NADJA, LA STELLA DEL POP A PROCESSO: «SÌ, NASCOSI L’HIV AI MIEI COMPAGNI»

E chissà quante tristi battute si sprecheranno, ora, su quel marchio che l’ha resa famosa. No Angels, «non siamo angeli»: si erano presentate così al pubblico tedesco, esattamente 10 anni fa, 5 (ma poi sarebbero diventate 4) ragazze giovanissime e sfrontate: Vanessa, Ludmilla, Sandy, Jessica e Nadja. Nei primi tre anni di vita, le «Spice Girls» della terra di Goethe e Wagner avrebbero venduto circa 5 milioni di album.

Ieri, Nadja Benaissa, l’ultimo «angelo», ha fatto il suo ingresso nell’aula del tribunale di Darmstadt — la più grande disponibile, per assorbire l’onda d’urto di fan, giornalisti e curiosi — in jeans e camicetta viola, i ricci scuri raccolti in una coda, le spalle piegate sotto il peso di un marchio molto diverso: in tempi fortunatamente dimenticati (ma sarà davvero così?), l’avrebbero chiamata «l’untrice».

Nadja, 28 anni, è sieropositiva. Sa di esserlo dal 1999, quando di anni ne aveva solo 17: resta incinta, si sottopone ai test di routine, ed ecco la doccia fredda. «Ero completamente sconvolta». La famiglia sa, la aiuta. Lei, dice oggi, reagisce nel modo peggiore: la rimozione. Con se stessa, con gli altri. O almeno, con tre uomini, con cui per 5 volte fa sesso non protetto. Uno di loro viene contagiato.

Lui ha 34 anni, e ieri sedeva a pochi passi di distanza da lei: si è costituito parte civile nel processo che vede la popstar accusata di lesioni e tentate lesioni gravi; rischia da 6 mesi a 10 anni. Dal momento che, all’epoca dei primi fatti, aveva ancora 17 anni, il caso è stato affidato alla giustizia minorile.
·····
- Compiti da svolgere
1: Rispondi in breve, in base all'articolo sul processo a Nadja Benaissa:
(a) Quanti album avevano venduto le No Angels nei primi tre anni di vita?
(b) In quale città si trova il tribunale in cui è entrata Nadja?
(c) In che anno ha saputo di essere sieropositiva, e quanti anni aveva allora?
2: Prosegui l'articolo sul processo a Nadja Benaissa a partire dal punto in cui si interrompe.

- Dati archiviati
·····
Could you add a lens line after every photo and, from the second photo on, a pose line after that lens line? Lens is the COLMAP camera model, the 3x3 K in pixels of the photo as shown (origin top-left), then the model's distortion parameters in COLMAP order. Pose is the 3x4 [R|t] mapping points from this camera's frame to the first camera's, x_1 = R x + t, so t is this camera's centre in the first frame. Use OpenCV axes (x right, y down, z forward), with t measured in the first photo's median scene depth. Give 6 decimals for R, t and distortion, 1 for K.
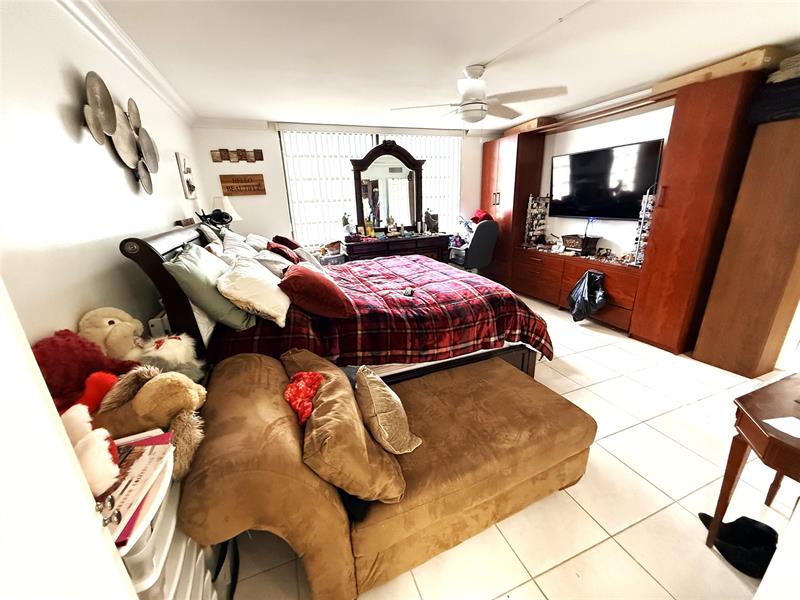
lens RADIAL K [[321.2, 0, 398.2], [0, 321.2, 302.7], [0, 0, 1]] dist [-0.002209, -0.000104]
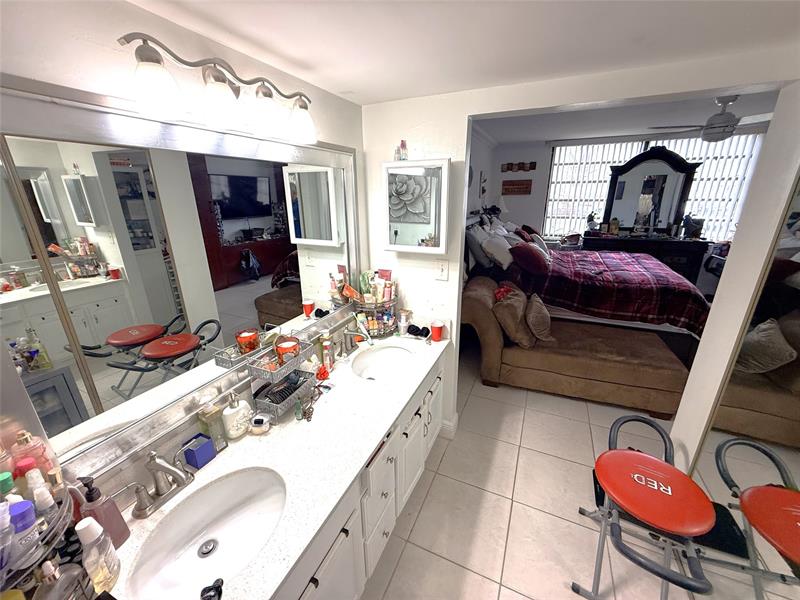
·····
- Risposte alle attività
1:
(a) Circa 5 milioni.
(b) A Darmstadt.
(c) Nel 1999, a 17 anni.

2:
«Mi dispiace con tutto il cuore», ha dichiarato ieri Nadja. Ha ammesso tutto: di essere sieropositiva, di non avere avvisato i tre partner. «Non volevo che accadesse. Ma avevo perso completamente il controllo», ha cercato di spiegare, il volto rigato di lacrime. «Hai portato molto dolore nel mondo», le ha replicato il suo accusatore, che ha anche raccontato come la sieropositività della ex partner — la relazione, durata 3 mesi, risale al 2004 — gli sia stata rivelata solo nel 2007, dalla zia di lei.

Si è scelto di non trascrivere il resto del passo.